On 26 October 2011 21:54, Jeff Eastman <[email protected]> wrote:
> I use the CLI about half the time. For many applications, esp. well-baked
> clustering & seq2sparse, I use the CLI. Other times I need to use a Java API
> because I'm building a custom job in Java and it is just easier than doing
> the scripting.
>
> Is your point that there is a CLI epic that is desired by Mahout users?
I'm not sure what Mahout users desire! Might be interesting to ask
somehow. The project has different faces for different contexts, and
that seems fine. Reason I asked ... I was a bit suprised the other day
to find one of the commandline jobs ('rowid' I think) just plain
failing, which led me to wonder whether the tool saw a lot of use. I
didn't even notice it for several months of using Mahout via API.
But mostly it was sheer curiousity. It's good to know how these tools
are actually being used (and which parts).
Also I've been thinking in very fuzzy terms about how to compose
larger tasks from smaller pieces, and wondering what might be a more
principled way of doing this than running each bin/mahout job by hand.
Obviously coding it up is one way, but also little shell scripts or
makefiles or (if forced at gunpoint) maybe Ant ...?

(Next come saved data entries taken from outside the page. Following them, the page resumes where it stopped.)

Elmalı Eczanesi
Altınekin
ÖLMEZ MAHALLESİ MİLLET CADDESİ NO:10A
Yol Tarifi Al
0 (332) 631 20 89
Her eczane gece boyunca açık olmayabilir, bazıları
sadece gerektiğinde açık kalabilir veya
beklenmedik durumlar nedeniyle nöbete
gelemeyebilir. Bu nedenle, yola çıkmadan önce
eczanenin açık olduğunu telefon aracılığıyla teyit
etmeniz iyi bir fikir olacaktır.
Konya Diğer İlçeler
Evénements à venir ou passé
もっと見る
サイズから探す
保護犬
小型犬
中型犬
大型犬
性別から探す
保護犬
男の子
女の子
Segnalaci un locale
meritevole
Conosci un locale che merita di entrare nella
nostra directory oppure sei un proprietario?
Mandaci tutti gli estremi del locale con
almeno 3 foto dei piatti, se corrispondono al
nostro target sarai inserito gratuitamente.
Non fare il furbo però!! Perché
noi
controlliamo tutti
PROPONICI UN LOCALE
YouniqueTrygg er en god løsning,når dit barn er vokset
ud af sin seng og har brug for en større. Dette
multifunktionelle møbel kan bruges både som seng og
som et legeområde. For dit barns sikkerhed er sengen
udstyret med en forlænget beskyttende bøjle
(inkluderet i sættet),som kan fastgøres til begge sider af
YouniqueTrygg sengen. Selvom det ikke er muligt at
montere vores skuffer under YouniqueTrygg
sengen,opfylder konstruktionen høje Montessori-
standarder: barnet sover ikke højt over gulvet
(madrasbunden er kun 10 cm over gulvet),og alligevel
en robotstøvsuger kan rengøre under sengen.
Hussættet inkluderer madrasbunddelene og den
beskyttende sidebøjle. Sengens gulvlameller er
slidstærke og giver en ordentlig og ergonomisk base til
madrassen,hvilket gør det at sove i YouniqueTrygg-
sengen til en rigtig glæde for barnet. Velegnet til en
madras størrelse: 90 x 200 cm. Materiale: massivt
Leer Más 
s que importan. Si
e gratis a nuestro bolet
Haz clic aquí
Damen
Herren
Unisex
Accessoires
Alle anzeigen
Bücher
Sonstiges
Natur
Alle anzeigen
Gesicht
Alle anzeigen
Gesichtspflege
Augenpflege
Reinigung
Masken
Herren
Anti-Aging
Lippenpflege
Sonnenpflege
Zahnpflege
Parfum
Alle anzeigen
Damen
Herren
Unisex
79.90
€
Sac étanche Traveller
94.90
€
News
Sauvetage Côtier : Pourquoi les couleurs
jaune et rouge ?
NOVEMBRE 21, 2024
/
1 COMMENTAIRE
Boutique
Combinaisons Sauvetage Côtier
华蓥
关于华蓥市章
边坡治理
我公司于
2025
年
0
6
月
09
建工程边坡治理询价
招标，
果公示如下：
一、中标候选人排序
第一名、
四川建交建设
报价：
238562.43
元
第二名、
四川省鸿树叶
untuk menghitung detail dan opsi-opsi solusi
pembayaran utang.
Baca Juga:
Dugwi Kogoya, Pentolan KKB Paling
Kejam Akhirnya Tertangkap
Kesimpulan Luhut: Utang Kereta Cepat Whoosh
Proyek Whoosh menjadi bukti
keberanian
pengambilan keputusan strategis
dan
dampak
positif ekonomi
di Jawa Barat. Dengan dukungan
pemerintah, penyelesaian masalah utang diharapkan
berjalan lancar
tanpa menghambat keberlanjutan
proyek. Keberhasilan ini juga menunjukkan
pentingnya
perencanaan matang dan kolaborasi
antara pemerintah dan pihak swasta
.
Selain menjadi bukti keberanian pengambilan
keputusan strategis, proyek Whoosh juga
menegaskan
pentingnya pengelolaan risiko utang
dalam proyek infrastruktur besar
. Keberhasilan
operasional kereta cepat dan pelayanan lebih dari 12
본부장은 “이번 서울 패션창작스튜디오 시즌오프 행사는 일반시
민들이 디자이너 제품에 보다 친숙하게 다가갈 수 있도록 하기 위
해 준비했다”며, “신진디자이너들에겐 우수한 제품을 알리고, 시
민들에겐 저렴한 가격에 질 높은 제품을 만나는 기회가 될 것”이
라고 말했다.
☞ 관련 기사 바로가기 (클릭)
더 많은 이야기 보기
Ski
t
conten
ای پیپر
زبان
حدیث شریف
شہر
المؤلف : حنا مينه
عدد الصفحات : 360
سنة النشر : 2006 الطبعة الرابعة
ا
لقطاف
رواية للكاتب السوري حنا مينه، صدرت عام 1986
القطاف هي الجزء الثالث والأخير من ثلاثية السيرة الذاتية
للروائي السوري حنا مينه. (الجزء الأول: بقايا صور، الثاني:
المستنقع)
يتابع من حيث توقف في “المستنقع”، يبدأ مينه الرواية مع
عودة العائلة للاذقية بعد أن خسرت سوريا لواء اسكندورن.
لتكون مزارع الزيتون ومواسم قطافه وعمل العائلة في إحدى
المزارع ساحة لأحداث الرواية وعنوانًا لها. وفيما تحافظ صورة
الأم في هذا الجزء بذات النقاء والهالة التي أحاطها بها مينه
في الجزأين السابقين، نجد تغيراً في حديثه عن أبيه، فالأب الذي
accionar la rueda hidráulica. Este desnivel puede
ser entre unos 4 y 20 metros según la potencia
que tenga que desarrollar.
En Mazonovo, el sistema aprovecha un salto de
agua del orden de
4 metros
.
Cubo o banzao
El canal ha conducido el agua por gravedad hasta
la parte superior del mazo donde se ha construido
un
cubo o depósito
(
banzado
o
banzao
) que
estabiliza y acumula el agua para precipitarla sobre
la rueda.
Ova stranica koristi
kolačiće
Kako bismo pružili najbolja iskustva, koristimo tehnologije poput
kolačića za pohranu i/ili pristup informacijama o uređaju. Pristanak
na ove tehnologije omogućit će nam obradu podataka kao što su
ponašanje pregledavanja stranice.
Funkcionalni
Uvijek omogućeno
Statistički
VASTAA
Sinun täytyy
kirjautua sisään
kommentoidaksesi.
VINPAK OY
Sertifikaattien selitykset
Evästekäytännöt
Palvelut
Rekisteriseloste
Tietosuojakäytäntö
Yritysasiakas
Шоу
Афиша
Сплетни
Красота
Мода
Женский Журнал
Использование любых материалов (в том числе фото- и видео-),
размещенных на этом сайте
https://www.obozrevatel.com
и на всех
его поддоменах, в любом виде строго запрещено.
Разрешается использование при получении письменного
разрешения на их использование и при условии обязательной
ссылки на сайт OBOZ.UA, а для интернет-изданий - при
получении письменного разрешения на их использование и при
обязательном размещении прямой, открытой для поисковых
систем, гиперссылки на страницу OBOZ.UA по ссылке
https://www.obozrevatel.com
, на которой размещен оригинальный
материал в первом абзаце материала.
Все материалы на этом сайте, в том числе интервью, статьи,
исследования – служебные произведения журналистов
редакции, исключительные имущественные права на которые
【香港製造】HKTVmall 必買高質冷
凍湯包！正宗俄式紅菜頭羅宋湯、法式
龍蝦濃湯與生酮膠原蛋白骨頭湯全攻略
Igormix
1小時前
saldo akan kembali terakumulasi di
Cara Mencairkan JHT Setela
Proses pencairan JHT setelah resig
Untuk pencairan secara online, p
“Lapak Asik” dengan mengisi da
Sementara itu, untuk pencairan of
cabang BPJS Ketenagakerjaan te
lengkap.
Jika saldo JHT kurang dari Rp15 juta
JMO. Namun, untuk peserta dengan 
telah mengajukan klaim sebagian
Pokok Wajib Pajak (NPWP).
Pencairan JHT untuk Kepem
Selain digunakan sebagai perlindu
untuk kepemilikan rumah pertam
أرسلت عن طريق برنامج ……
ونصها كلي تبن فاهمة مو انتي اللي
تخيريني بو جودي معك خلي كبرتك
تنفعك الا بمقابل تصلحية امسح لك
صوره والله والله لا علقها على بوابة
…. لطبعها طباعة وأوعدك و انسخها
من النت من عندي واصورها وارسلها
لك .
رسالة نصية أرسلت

Oh, also I poked a little into using Apache Ant for that layer wrapped
around mahout jobs, see notes in
http://mail-archives.apache.org/mod_mbox/mahout-user/201109.mbox/raw/%3CCAFNgM+YaPgFzEJP+sDNXPKfxi0AmAY7_sN79FN2=1cvjl8c...@mail.gmail.com%3E
...but hit a wall there. I managed to blend in some jobs, e.g. as Pig
script mixing Mahout-ese collocations with Pig Latin for filters:
reuters_phrases =
collocations('/user/danbri/migtest/reuters-out-seqdir', IGNORE);
political_phrases = FILTER reuters_phrases BY phrase MATCHES
'.*(president|government|election).*' AND score > (float)10;
...but when I tried integrating seqdirectory the same way, couldn't
get it working. Also not fluent enough with Pig to be sure if it's the
right environment for error handling, ie. figuring out what to do when
some sub-job fails. I've been meaning to check out
https://issues.apache.org/jira/browse/MAHOUT-612 as that seems to
offer some more principled hope in same direction.
In my last (bibliographic dataset) experiments my initial db was small
enough that I could do some of the pre- and post- processing in nasty
ruby scripts; however I want to move that work to a much larger
dataset. This might be a good excuse to see whether Python UDFs in Pig
are any use for that kind of glue/hacking/integration work. All of
which is a long-winded way of wondering out loud how much of the
'small things loosely-joined' unix-y philosophy makes sense on the
Mahout commandline...
cheers,
Dan